Key Takeaways
- E-commerce has fundamentally changed the way both consumers and businesses shop, with global B2B and B2C e-commerce Gross Merchandise Value (“GMV”) reaching a staggering USD 13.2 trillion in 2025. Capitalising on numerous structural growth tailwinds, the industry has seen the rise of a plethora of third-party e-commerce merchants, numbering over 31 million in 2025 and accounting for the lion’s share of global e-commerce GMV, with an especially outsized GMV contribution in Asia.
- Compared to traditional retail, e-commerce platforms generate rich, standardised, and contextualised data by capturing both fund flows and fulfilment, materially enhancing underwriting potential. In principle, while this should improve access to bank credit for e-commerce sellers, most banks remain structurally disconnected from the e-commerce ecosystem and lack access to real-time financial and operational data. This separation limits visibility into merchant performance and creates several key challenges, including (1) inaccurate credit profiling, (2) incompatible product offerings, and (3) an inability to control platform funds. Coupled with persistent operational frictions and prohibitive onboarding costs, most banks, especially in Asia, have remained on the sidelines, resulting in an estimated APAC e-commerce credit gap of USD 1.2 trillion in 2025.
- Recognising this whitespace, various FinTech lenders have emerged over the past decade to address a lending opportunity that has been left largely unaddressed by incumbent banks. While a growing number of incumbent banks are providing warehouse financing facilities to these FinTechs, this indirect participation model has seen them surrender ~USD 100 billion in annual revenue potential to frenemies.
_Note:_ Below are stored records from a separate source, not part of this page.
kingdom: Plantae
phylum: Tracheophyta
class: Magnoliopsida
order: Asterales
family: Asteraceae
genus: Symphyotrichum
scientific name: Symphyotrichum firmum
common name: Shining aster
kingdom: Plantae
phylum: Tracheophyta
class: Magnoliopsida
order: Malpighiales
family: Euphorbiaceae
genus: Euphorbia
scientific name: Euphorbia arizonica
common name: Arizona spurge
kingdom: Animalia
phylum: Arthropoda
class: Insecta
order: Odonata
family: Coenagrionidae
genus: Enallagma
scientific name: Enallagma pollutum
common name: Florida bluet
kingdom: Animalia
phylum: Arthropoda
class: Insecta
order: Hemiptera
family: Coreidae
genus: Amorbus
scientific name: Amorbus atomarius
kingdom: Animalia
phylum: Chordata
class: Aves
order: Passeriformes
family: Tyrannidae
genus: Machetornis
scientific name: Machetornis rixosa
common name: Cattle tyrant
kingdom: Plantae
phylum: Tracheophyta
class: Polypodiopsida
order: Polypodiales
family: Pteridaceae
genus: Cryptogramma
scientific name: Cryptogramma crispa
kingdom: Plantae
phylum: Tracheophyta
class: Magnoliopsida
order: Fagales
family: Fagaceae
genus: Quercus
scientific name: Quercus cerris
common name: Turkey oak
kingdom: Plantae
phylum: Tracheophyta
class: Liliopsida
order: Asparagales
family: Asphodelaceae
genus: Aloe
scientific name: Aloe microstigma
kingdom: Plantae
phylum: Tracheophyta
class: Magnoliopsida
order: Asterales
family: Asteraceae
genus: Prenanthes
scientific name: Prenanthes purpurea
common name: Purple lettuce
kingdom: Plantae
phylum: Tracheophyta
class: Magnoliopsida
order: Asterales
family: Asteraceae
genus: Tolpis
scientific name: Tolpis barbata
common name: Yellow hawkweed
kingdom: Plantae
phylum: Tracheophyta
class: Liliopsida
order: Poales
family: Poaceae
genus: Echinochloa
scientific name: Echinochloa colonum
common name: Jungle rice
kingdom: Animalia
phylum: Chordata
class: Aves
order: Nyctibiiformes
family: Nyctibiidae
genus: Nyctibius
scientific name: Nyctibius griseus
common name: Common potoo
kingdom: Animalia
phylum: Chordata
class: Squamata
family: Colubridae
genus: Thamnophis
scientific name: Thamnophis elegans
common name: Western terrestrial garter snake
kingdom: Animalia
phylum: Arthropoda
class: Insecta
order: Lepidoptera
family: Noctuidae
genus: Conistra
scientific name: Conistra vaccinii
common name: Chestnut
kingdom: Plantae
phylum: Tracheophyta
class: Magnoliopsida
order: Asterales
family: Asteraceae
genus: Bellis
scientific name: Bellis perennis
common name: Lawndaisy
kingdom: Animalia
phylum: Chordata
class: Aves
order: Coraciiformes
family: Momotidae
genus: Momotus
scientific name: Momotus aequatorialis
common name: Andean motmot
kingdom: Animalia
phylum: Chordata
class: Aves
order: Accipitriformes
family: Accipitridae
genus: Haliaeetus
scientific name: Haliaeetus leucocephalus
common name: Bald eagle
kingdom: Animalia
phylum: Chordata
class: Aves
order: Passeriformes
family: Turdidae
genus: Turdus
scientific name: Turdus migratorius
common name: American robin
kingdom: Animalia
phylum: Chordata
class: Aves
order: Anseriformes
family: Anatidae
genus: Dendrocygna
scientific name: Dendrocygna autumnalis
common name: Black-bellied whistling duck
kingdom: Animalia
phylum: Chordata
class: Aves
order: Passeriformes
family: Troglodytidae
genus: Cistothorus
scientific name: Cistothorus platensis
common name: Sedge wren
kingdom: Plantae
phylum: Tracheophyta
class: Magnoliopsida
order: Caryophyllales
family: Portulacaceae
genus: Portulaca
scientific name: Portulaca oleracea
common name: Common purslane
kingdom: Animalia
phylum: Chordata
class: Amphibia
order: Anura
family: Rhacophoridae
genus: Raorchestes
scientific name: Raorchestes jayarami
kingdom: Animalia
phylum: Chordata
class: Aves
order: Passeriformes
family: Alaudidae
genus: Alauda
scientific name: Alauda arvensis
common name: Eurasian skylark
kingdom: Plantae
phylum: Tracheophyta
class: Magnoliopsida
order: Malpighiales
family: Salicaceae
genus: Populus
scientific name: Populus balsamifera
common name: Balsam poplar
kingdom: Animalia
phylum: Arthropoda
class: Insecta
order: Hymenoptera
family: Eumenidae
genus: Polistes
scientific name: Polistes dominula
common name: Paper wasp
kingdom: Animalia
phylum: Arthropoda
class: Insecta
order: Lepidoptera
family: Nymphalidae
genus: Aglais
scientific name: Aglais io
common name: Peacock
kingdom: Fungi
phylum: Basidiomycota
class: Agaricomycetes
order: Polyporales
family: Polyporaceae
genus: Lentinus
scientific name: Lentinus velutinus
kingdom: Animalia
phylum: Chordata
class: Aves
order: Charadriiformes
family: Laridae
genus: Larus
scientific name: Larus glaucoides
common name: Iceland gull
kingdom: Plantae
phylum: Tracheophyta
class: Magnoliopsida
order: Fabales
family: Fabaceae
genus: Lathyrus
Most critically, in the process of funding their digital-native challengers, they have given up owning the client relationship.
- We see a clear opportunity for traditional banks and financial institutions to insert themselves more directly into the e-commerce merchant financing landscape, namely via co-lending (i.e., lending alongside specialist e-commerce FinTech lenders) and direct lending (i.e., lending directly to e-commerce merchants).
- With rapid advancements in technology, including artificial intelligence (“A.I.”), enabling robust alternative credit scoring and scalable, automated onboarding, we believe that a shift towards a more direct lending model is not only economically attractive for banks but one that is now operationally feasible, especially considering banks’ ability to leverage formidable competitive moats, including lower funding costs, vast balance sheets, regulatory licences, and established brand recognition.